*** Testo del documento ***

McGregor Wayne è il nome di un sensazionale creatore di danza del ventunesimo secolo, un uomo che sa conciliare contesti radicalmente diversi, che crea coreografie per musical, opere e cinema e che è anche coreografo residente del Royal Ballet di Londra. È uno dei coreografi la cui arte di unire corpi in movimento e immagini digitali è tra la più accreditata. Ma per Entity spinge oltre la sua esplorazione: la pièce è il risultato di un lavoro di ricerca ambizioso, che ha unito danzatori e ricercatori in scienze cognitive (psicologia, neuroscienze, linguistica, robotica). Esplorando le connessioni del cervello con la danza, i ballerini hanno messo in scena un sistema per trovare nuove soluzioni coreografiche. Portata insolita, complessità tecnica, coordinazione inedita: la danza che ne deriva mette in discussione le abitudini degli spettatori.

*** Estratti del dataset ***

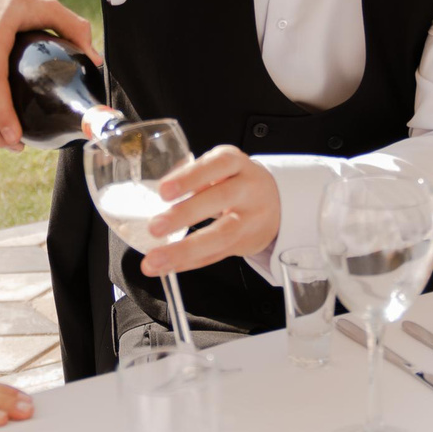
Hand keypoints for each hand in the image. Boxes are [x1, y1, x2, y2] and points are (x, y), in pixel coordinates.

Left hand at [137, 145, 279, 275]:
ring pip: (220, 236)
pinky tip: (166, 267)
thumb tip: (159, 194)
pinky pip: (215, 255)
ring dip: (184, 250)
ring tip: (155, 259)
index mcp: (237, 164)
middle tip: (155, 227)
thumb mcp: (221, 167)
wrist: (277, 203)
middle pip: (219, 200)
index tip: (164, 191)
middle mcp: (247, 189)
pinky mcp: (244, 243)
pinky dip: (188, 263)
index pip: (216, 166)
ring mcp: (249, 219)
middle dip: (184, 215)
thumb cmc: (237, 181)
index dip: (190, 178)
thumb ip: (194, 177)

***
*** Estratti del dataset ***

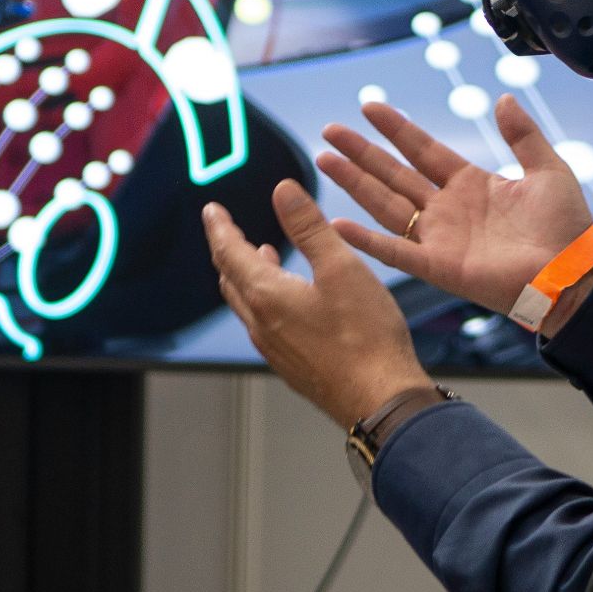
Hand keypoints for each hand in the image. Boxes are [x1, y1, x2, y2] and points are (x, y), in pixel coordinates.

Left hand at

***
*** Estratti del dataset ***

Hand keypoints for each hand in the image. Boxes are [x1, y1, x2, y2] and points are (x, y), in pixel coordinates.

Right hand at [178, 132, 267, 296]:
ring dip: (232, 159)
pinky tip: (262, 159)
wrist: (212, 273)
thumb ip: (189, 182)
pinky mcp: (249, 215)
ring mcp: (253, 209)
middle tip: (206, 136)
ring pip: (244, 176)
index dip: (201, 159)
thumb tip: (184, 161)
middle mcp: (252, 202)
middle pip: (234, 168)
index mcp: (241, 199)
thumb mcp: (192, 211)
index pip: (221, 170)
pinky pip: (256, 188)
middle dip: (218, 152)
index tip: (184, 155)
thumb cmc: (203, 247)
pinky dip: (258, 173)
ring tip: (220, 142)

***

### [Istruzioni operative]
A. Rispondi alle seguenti domande sul testo su Entity:
(i) Di quale compagnia londinese McGregor Wayne è coreografo residente?
(ii) Quali discipline delle scienze cognitive sono indicate tra parentesi?
(iii) Che cosa mette in discussione la danza che deriva dal lavoro di ricerca?
B. Prosegui il testo su Entity a partire dalla sua ultima frase.

### [Elenco risposte]
A.
(i) Il Royal Ballet di Londra.
(ii) Psicologia, neuroscienze, linguistica, robotica.
(iii) Le abitudini degli spettatori.

B.
Entity è chiaramente una tappa per il coreografo inglese: compendio della sua ricerca sul movimento, ma anche un modo per evidenziare i limiti di una connessione scientifica che vorrebbe superare.
Entity combina elementi già ben radicati nel lavoro di Wayne McGregor: costumi minimali, scene austere dal design pulito e video, qui su tre schermi di forma allungata, che delimitano lo spazio scenico. Il coreografo stesso parla di un lavoro saldamente radicato al presente, un presente che lo vede affascinato dalla tecnologia e da un interesse per la scienza quasi morboso, come indicano tutte le proiezioni, ora parate di numeri, ora di colonie di batteri. Lo spettacolo si apre e si conclude sullo sfondo della stessa immagine: la corsa di un levriero, infinitamente ripetitiva.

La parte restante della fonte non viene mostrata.